I laid out the complexities, the past life, the frame-up, my rebirth, Izzy's affair with Carol's son, Kyle. It sounded insane, I knew.
But the discrepancy in the handwriting on the note, something so small, nagged at him.
"This is a wild story, Miller," Ramirez said, rubbing his temples. "But that note... it's bothering me."
"Help me, Detective. Help me find the truth, and protect my father."
He was silent for a long moment. "Okay, Miller. Let's say I play along, for now. What's your plan?"
We devised it together, a risky gambit.
He made the call. "Mr. Miller? Richard Miller? This is Detective Ramirez, Portland PD. We need to speak with you regarding an urgent family matter."
I listened, my heart pounding, as Ramirez spoke to my father. I'd already made a cryptic call to Dad's private number before the party, hinting at danger, telling him to trust only me, to be ready for a shock.
Ramirez hung up. "He's on his way back. Chartered a private jet. He sounded... surprisingly strong."
Relief, sharp and fierce. Phase one.
Carol and Izzy were brought in for questioning. They played their roles perfectly. Grieving mother, shocked step-grandmother.

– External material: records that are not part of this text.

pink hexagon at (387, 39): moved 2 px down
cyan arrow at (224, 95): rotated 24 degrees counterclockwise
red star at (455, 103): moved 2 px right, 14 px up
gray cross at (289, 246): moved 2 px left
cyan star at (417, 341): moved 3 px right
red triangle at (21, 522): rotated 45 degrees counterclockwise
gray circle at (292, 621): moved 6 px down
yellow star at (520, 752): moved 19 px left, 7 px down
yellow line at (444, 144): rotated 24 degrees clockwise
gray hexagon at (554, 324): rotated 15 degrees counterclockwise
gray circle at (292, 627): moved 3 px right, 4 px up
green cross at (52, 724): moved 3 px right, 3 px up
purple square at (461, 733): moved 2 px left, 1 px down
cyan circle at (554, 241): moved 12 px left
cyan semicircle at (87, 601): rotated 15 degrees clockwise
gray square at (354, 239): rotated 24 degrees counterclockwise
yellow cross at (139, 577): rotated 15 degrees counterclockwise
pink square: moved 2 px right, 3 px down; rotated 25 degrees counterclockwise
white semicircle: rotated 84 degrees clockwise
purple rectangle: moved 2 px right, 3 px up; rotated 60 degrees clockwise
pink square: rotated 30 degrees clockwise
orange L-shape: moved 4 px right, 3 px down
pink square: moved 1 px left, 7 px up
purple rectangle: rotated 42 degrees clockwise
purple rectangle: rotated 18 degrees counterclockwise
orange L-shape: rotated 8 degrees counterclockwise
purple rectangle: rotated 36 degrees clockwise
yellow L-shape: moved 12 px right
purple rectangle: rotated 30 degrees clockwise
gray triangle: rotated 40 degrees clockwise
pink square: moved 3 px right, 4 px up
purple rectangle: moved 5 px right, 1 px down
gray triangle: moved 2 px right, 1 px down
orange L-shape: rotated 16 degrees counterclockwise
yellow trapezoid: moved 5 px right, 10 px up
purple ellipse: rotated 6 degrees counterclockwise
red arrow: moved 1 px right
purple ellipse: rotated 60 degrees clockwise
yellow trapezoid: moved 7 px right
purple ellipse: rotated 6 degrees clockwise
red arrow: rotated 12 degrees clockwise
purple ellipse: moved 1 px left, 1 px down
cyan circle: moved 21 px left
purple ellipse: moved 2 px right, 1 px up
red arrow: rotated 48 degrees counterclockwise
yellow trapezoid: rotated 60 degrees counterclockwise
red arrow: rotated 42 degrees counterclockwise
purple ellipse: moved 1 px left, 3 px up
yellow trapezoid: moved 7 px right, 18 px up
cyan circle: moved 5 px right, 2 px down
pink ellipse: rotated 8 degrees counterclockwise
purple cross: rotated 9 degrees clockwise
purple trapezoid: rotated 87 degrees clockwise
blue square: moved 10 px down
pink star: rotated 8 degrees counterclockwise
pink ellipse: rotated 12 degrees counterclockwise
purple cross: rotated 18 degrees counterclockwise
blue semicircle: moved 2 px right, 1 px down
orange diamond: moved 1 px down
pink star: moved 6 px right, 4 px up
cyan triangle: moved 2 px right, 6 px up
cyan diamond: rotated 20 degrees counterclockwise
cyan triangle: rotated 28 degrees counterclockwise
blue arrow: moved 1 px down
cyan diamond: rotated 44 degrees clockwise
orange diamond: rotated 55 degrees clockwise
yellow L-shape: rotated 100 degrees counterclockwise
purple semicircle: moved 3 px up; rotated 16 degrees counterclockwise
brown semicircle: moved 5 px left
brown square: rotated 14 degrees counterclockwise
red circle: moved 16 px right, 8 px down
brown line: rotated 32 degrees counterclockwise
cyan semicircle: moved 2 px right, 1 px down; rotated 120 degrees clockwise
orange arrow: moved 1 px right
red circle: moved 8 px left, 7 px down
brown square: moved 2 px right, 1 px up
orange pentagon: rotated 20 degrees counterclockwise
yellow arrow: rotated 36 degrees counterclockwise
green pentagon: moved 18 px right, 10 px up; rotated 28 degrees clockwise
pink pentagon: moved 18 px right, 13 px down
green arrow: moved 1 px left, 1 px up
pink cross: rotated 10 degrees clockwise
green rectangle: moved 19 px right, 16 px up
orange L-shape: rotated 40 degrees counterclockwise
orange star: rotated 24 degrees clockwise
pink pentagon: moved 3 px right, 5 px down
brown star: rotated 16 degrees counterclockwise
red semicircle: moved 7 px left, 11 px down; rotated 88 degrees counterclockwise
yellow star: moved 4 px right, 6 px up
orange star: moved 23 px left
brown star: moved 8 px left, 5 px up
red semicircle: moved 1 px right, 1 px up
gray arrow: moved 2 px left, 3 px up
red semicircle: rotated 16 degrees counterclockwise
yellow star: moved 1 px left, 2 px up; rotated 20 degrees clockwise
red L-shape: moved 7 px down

Izzy even produced the "bruises" on her arm, supposedly from me. "He's been violent before," she whispered to Ramirez.
Carol wrung her hands. "I never thought Ethan could be capable of this... but Richard... Richard adored Lily. This is madness."
Ramirez looked at the "suicide note" again, then at Lily's card. "Mrs. Vance, Mrs. Miller, you claim Ethan Miller wrote this note to frame himself after killing his daughter, or that Lily wrote it under duress?"
"Lily wrote it," Izzy insisted, "He forced her!"
"Then why," Ramirez asked softly, "is the 'Daddy' here so different from the 'Daddy' on this birthday card she made him this morning?"
Izzy and Carol exchanged a quick, panicked glance.
"She was upset, scared! Her handwriting would be shaky!" Carol blustered.
"Perhaps," Ramirez said. "We'll let the experts decide."